Bishwajit Bhattacharya, Kevin Schuster, Rick O"Connor, Robert Becher, Kimberly A. Davis, Adrian A. Maung
Surgery, Yale School of Medicine, New Haven, Connecticut, United States

Objective - Examine the necessity of follow up chest x-rays for occult traumatic pneumothoraces. Design- Retrospective case series of occult traumatic pneumothoraces over a 7-year period (2013-2019). Setting- Urban Level 1 Trauma center. Patients- Inclusion criteria: Adult blunt trauma patients age 18 and older. Pneumothoraces seen on computed tomography scan (CT scan) but not on initial chest x-ray (CXR) Exclusion criteria: Patients that were intubated on admission, demonstrated subcutaneous emphysema on initial chest x-ray, patients with hemothorax on admission. Interventions (if any)- None. Main Outcome Measure- The need for intervention (chest tube or pigtail placement) for occult pneumothoraces. Results- A total of 364 (Mean age 47.8 years range 18-98 years, 64.6% male) patients were included in the series.
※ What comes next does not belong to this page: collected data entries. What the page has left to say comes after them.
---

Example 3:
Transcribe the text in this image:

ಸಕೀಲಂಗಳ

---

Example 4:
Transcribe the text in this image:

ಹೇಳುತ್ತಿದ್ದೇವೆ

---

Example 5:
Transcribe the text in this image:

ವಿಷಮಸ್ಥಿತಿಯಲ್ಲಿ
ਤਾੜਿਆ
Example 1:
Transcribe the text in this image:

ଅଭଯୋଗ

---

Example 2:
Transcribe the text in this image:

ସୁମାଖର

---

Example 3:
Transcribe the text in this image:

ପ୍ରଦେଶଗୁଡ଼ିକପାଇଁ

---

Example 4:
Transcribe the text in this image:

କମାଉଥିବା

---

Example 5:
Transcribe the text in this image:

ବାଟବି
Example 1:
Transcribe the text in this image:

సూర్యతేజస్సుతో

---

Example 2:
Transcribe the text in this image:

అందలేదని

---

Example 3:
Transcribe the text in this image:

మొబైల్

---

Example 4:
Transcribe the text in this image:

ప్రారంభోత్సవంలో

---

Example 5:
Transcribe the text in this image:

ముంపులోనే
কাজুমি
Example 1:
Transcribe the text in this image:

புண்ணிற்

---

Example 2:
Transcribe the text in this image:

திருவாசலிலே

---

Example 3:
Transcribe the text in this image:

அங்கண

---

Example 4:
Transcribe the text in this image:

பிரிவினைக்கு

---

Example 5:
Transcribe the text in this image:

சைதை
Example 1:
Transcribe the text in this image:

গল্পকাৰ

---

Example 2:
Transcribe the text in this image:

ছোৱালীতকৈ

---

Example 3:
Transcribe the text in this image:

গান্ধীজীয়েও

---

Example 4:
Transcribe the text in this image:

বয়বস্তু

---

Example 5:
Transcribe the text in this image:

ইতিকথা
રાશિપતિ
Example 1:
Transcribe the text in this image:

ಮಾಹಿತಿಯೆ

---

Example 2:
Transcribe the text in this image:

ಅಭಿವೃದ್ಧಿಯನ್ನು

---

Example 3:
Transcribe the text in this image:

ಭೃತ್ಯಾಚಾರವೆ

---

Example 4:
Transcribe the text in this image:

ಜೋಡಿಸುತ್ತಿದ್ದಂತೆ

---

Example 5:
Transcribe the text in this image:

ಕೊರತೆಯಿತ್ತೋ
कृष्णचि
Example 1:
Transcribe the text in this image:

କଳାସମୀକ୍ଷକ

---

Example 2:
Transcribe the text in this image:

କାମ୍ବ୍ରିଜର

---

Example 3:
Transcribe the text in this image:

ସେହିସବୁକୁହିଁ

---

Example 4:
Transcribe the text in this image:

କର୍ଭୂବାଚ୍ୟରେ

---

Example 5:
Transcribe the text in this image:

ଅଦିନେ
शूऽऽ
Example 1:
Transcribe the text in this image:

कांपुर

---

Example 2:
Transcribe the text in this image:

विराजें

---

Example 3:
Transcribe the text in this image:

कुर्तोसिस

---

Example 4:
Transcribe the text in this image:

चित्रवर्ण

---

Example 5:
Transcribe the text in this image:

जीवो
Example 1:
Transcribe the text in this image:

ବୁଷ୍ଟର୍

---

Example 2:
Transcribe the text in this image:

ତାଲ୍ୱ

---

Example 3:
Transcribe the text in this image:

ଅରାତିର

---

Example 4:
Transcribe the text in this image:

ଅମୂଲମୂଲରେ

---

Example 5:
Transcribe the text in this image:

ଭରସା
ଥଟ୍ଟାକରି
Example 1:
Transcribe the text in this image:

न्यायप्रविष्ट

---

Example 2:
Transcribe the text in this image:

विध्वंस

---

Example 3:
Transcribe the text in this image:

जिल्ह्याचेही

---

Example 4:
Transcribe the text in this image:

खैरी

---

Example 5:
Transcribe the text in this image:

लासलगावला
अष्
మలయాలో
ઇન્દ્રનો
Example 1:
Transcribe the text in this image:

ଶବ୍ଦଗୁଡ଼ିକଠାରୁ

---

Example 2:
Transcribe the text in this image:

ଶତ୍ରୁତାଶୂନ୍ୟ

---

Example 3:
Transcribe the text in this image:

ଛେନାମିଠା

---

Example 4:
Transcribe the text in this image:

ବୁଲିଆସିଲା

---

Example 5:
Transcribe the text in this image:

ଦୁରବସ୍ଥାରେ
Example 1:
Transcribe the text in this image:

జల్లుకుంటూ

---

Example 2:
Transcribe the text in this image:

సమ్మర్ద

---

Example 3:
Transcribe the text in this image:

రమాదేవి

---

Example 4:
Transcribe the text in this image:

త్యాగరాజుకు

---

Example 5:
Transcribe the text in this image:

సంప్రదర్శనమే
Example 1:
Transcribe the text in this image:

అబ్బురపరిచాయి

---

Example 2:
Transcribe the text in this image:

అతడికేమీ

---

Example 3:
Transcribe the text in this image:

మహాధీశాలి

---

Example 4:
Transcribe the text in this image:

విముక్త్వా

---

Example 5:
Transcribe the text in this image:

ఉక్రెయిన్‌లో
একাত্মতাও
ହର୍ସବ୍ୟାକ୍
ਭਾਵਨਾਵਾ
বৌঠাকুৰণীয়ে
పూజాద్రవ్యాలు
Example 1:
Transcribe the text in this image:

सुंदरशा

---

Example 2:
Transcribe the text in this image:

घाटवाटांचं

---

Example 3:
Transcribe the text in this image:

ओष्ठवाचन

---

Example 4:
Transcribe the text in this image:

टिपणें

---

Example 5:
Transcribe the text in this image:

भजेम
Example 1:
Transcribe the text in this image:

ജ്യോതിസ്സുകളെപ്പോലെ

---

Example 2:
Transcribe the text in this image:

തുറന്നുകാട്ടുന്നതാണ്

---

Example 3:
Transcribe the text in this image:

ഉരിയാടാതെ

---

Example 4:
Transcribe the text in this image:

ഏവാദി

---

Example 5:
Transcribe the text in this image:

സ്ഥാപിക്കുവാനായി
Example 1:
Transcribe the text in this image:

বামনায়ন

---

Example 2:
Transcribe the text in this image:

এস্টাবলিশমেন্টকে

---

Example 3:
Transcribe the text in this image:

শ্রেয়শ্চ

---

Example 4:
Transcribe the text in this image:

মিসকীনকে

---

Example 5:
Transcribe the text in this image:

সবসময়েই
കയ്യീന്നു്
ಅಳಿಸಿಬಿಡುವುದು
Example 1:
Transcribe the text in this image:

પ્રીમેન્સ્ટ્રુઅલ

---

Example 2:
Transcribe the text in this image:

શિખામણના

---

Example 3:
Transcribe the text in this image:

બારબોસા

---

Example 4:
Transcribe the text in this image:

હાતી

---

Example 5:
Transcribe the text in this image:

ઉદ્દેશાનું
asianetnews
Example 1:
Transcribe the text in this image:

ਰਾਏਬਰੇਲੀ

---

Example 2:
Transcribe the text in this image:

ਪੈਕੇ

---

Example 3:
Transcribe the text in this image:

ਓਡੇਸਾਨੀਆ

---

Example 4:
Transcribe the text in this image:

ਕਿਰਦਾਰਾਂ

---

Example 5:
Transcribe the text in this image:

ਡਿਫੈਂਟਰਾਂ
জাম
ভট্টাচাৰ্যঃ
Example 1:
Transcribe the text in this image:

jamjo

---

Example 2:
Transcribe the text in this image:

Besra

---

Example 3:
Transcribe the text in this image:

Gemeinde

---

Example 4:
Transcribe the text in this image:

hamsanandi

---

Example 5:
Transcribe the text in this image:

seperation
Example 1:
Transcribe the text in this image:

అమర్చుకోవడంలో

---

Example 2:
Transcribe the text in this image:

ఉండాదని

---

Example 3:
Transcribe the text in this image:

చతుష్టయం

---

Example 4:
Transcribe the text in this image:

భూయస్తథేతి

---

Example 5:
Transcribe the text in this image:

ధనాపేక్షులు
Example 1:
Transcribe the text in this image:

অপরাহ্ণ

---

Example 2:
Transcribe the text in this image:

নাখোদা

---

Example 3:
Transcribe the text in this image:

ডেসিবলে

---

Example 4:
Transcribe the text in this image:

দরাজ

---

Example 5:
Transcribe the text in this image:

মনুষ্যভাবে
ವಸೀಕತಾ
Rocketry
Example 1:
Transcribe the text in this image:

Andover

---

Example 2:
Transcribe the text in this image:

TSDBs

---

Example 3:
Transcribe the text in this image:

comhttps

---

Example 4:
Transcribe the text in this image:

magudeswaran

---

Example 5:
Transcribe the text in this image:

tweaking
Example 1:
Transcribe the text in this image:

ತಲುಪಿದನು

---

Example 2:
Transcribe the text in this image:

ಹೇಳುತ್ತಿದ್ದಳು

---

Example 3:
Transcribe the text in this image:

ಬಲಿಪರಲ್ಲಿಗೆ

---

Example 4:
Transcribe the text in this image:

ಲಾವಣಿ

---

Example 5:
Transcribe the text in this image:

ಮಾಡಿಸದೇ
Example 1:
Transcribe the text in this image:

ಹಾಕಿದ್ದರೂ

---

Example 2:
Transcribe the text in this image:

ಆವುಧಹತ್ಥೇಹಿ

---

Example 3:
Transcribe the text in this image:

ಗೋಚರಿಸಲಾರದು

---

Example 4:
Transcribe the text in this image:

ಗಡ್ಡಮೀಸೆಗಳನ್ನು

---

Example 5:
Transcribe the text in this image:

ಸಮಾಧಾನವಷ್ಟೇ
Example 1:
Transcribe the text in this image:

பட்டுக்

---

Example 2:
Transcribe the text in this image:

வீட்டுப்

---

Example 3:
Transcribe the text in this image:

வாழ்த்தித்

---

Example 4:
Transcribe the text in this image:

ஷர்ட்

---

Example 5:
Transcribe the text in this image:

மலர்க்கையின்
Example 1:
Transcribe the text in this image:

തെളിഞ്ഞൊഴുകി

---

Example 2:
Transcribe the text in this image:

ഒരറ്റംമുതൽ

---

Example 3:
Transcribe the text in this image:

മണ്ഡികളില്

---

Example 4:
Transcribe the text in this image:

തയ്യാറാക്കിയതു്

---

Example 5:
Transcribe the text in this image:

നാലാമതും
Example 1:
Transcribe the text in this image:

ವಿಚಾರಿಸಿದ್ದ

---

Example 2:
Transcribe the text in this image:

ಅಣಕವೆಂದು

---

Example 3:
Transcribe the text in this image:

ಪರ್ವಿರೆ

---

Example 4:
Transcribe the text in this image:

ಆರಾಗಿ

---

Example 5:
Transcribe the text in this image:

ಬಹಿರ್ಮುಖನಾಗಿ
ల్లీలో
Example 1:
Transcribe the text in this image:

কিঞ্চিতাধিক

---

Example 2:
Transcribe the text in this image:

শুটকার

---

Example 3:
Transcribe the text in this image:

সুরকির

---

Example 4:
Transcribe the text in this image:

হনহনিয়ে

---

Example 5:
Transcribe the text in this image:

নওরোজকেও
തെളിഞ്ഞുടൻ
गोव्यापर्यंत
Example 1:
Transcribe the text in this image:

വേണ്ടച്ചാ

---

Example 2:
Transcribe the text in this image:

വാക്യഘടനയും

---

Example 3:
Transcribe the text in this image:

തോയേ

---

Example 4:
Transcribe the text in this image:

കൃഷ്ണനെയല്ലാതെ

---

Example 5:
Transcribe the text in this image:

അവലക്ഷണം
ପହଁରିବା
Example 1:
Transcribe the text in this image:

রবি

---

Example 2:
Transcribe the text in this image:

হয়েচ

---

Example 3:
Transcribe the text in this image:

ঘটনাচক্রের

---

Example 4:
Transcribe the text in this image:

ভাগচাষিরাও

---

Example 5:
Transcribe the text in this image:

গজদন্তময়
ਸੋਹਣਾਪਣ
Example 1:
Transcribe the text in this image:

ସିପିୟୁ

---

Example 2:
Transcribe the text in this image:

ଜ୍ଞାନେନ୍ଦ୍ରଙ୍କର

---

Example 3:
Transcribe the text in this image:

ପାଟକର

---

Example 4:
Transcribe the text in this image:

Only 7 (1.9%) patients subsequently required an intervention for pneumothoraces. Age (p=0.456), sex (p=0.634), Injury severity score (ISS) (p=0.823), chest abbreviated injury score (AIS) (p=0.072) were not predictive of need for intervention. Six of seven that required intervention demonstrated clinical symptoms of pneumothorax progression. Conclusions- Routine chest x-ray for occult traumatic pneumothorax among select blunt trauma patients is not necessary and does not change clinical management. Obtaining a chest x-ray based on symptoms of pneumothorax progression may be a more effective utilization of resources.